Blackberry Wine - Joanne Harris

I haven't read Chocolat, Joanne Harris' massive international success and had a vague half-idea in the back of my head that it was the kind of book I don't like - full of people sighing at each other's European beauty combined with an extended and over-stretched metaphor acting as the spine of the story.

Maybe Chocolat is, but Blackberry Wine - the second of the author's self-described Food Trilogy - isn't. Instead it's an involving story of an author with one big literary hit behind him and a future filled with booze and a series of psuedonymous hack novels churned out to pay the bills. Then he opens a bottle of homemade wine left to him by an old friend...

It doesn't sound like much - in fact it sounds like it's verging perilously close on the sighing at beauty/over-extended metaphor territory - but Harris has a lovely style, her writing is warm like red wine, rich like good chcolate and full of unexpected moments of brilliance, like...hmmm...a Victoria Wood sitcom (damn, blew it!).

In the style of food and wine magazines everywhere (the edition I read actually came free with Good Food Magainze), this book is a perfect accompaniment to falling leaves and dropping temperatures.

And I've not read it yet, but Elaine (bless her cotton socks) finally repaid me for stealing my copy of The Prime of Miss Jean Brodie (and the Abbess of Crewe probably, plus sundry Asterix books) twenty odd years ago by sending me beautiful Folio Society edition of the book for my fortieth birthday. She's a star (and a big thief, obviously, but still - a star). Though pointing out that she was pushing the boat out for my 40th because I might well not make 50 was a wee tad harsh, if you ask me.
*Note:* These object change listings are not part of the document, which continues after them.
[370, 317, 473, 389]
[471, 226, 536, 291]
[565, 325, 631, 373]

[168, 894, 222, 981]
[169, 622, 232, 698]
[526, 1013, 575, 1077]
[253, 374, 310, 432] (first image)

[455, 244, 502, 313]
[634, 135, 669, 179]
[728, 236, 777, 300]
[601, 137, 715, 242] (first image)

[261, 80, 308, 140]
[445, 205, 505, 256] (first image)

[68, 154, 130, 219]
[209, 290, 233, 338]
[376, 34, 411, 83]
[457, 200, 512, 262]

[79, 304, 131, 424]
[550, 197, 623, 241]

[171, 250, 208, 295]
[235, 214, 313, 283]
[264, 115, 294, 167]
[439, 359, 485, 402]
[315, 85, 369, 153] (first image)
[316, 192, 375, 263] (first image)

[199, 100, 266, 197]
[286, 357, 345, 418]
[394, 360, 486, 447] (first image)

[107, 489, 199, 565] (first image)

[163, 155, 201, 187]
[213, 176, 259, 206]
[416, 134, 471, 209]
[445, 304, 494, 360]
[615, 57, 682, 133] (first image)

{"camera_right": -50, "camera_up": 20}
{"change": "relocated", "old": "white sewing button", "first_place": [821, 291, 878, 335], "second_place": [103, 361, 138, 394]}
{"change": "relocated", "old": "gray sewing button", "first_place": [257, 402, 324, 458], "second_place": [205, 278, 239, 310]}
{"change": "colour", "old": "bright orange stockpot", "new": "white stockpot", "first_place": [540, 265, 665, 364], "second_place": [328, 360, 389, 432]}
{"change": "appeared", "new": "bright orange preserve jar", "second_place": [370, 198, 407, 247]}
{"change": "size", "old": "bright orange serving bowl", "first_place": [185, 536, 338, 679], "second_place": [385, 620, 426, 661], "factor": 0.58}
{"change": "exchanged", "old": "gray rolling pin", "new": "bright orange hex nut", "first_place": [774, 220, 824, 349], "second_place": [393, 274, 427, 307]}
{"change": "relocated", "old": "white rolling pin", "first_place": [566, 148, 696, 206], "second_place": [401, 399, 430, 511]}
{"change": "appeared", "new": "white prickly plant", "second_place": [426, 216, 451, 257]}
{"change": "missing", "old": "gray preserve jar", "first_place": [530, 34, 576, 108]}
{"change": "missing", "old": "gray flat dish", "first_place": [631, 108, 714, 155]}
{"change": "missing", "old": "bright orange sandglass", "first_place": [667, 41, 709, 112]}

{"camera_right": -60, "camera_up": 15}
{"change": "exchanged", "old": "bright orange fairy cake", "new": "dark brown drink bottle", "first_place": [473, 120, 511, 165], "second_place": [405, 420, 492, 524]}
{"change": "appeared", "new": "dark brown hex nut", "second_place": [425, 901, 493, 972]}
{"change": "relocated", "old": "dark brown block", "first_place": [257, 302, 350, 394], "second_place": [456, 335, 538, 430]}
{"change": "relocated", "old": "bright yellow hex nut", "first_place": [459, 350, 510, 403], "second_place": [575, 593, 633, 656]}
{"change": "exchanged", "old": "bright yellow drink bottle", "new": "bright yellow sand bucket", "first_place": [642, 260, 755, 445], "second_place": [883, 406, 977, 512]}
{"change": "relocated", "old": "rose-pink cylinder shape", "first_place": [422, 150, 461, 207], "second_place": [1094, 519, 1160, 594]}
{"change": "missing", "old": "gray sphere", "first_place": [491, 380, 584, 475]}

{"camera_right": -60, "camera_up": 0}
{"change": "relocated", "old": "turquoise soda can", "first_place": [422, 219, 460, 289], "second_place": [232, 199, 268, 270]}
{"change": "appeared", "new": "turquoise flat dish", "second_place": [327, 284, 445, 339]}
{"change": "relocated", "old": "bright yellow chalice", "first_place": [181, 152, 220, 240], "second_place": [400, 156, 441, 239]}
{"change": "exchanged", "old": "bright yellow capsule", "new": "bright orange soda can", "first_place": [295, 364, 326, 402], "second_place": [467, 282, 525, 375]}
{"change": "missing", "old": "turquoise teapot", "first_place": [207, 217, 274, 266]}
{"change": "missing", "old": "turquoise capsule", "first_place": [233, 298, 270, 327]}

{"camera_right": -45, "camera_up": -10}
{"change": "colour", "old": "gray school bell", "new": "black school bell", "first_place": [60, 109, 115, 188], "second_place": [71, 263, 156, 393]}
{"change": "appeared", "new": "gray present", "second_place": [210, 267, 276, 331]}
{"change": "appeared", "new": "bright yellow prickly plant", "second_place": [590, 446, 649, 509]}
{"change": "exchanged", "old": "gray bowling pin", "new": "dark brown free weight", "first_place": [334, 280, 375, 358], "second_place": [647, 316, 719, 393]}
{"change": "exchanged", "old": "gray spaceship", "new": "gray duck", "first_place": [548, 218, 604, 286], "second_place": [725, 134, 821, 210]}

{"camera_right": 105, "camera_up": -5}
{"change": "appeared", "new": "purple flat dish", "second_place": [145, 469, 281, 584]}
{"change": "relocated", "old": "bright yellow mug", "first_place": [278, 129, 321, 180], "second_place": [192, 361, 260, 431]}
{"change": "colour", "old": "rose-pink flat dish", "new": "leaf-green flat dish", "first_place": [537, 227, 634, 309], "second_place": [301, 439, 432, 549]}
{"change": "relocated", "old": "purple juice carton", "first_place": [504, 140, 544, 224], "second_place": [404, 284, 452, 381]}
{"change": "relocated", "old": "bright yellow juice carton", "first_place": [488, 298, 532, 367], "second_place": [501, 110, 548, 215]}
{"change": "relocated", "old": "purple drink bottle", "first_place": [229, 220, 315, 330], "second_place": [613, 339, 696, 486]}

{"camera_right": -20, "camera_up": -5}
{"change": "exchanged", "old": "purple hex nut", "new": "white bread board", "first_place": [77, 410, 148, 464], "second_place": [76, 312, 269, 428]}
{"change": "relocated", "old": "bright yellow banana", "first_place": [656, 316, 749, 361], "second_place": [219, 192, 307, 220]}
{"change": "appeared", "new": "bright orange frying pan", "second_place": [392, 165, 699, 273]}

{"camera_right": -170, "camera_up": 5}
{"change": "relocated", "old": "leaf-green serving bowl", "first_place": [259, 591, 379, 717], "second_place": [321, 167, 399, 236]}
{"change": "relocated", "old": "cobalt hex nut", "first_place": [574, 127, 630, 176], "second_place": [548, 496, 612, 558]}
So I'll read that next, then invigorate my reading palatte by battering through some trash. A
Star Trek: Enterprise tie-in and EC Tubb's Space 1999 book, perhaps, or a couple of the Doctor Who NSAs and a certain someone's Merlin books (which are at least bound to be well written even if the need to remain true to the tv series has potentially emasculated anything interesting in the story).